Washington Post: The Massachusetts plan is a "good" and "innovative social policy," a Post editorial says. Romney, who has said the plan is "a way of achieving universal coverage without new taxes or a government takeover of the health system, ... deserves credit for working with a Democratic Legislature to come up with a promising plan, but not for his rhetoric," the editorial adds. While Romney might be "tempted to argue that his state offers a model for others," Massachusetts "began with two advantages" -- "an unusually low percentage of residents who are uninsured and a state-backed pool of money for compensating hospitals for free emergency care that provided reformers with a ready source of revenue funds," the editorial states. The editorial notes that "it isn't even certain that the Massachusetts plan will work on its home turf" (Washington Post, 4/6).
- Washington Times: The Massachusetts health care plan "is a Frankenstein's monster of tax penalties, expanded government-insurance programs and unfunded mandates," a Times editorial states. According to the editorial, the "fault of this bill is that it really isn't 'consumer-driven' at all," but "[p]erhaps the biggest laugher here is that we're somehow supposed to be impressed with ... Romney's observation that the bill simply applies the state's auto insurance thinking to medical care." The editorial adds, "The state's auto insurance market is an overregulated nightmare. It's so bad that even Geico and Progressive don't offer plans in Massachusetts. A lizard would choke on it" (Washington Times, 4/6).
Several broadcast programs reported on the Massachusetts bill:
- ABCNews' "World News Tonight": The segment includes comments from Paul Ginsburg, president of the Center for Studying Health System Change; Romney; a Massachusetts business owner; and a Massachusetts resident with high health care costs (Weiner, "World News Tonight," ABCNews, 4/5). Video of a related segment is available online.

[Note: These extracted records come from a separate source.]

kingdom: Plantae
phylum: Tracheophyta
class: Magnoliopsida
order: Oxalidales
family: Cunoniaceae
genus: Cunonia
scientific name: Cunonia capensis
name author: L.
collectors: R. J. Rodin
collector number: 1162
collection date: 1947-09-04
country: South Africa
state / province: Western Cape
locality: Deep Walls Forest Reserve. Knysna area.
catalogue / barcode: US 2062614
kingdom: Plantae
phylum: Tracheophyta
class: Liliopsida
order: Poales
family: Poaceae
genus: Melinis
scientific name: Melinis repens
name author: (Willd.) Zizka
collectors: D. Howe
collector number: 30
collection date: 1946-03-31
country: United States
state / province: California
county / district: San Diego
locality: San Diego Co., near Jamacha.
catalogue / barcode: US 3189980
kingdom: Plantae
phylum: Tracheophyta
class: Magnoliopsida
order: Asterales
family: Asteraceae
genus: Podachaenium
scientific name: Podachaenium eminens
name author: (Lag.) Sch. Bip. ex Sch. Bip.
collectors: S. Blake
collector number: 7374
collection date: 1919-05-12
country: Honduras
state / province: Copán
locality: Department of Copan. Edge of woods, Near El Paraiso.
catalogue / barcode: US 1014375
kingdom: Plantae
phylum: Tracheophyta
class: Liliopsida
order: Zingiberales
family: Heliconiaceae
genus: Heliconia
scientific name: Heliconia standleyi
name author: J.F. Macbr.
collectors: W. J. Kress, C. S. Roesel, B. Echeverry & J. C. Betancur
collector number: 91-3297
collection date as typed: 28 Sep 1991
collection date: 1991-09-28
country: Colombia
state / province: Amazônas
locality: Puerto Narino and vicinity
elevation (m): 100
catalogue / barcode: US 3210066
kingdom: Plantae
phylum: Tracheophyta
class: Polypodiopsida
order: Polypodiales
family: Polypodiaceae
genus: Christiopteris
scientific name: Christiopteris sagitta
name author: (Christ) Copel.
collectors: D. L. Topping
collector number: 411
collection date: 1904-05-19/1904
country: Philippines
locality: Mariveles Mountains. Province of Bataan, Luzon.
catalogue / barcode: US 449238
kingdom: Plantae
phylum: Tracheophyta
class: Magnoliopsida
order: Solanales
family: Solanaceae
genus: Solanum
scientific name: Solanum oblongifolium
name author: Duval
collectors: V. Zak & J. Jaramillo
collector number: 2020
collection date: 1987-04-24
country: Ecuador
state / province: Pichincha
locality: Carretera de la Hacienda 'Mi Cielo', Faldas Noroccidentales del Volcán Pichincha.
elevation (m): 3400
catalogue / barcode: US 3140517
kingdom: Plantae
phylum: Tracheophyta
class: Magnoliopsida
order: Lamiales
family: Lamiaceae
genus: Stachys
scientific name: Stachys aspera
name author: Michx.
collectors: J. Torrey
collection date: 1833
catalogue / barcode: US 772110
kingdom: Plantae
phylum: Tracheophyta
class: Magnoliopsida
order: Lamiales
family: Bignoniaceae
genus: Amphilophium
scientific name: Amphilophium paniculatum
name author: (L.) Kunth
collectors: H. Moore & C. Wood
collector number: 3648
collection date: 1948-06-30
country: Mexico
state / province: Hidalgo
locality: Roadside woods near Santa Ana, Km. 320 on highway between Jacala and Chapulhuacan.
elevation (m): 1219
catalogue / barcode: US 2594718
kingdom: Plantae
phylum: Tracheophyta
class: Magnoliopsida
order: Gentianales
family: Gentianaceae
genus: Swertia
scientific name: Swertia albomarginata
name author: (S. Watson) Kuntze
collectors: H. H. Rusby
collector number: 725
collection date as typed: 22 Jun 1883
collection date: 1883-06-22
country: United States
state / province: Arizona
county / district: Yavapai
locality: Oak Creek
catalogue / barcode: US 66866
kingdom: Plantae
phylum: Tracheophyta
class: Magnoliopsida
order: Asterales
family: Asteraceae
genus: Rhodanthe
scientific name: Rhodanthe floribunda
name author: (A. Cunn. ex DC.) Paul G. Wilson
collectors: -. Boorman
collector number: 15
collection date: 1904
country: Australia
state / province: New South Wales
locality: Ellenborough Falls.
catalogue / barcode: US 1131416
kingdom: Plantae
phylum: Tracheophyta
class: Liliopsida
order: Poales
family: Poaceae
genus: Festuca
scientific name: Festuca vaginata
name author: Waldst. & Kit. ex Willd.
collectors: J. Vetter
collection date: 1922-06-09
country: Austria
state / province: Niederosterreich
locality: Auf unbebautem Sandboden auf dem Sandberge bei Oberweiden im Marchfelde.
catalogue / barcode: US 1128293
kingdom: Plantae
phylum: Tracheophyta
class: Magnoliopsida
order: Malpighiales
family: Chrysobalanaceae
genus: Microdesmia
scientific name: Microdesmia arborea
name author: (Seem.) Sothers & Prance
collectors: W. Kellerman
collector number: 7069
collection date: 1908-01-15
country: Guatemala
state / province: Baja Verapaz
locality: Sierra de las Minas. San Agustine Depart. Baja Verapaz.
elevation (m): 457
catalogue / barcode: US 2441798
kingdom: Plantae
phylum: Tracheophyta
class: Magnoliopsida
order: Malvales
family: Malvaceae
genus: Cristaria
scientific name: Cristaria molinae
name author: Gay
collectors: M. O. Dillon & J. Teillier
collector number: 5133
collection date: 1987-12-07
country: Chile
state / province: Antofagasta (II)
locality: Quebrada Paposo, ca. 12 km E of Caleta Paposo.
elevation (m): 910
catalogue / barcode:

- APM's "Marketplace": The segment includes comments from Stuart Altman, health economist and professor of national health policy at the Brandeis University Heller School for Social Policy and Management; Richard Cauchi, health program director at the National Conference of State Legislatures; and Uwe Reinhardt, a professor of political economy Princeton University (Palmer, "Marketplace," APM, 4/5). The complete segment is available online in RealPlayer.
- CBS' "Evening News": The segment includes comments from Altman and Romney (Regan, "Evening News," CBS, 4/5). The complete segment is available online in RealPlayer.
- NBC's "Nightly News": The segment includes comments from Ginsburg; Reinhardt; Romney; and an uninsured U.S. resident (Taibbi, "Nightly News," NBC, 4/5). The complete segment is available online in Windows Media.
- PBS' "NewsHour with Jim Lehrer": Susan Dentzer, health correspondent for the NewsHour, reports on the bill (Dentzer, "NewsHour with Jim Lehrer," PBS, 4/5). The complete transcript is available online. The complete segment is available online in RealPlayer.
- WAMU's "The Diane Rehm Show": The first hour of the NPR-syndicated show on Thursday is scheduled to include a discussion of the bill. Guests on the program are scheduled to include Ron Pollack, executive director of Families USA, and Bill Vernon, Massachusetts state director for the National Federation of Independent Business (Rehm, "The Diane Rehm Show," WAMU, 4/6). The complete segment will be available online in RealPlayer and Windows Media after the broadcast.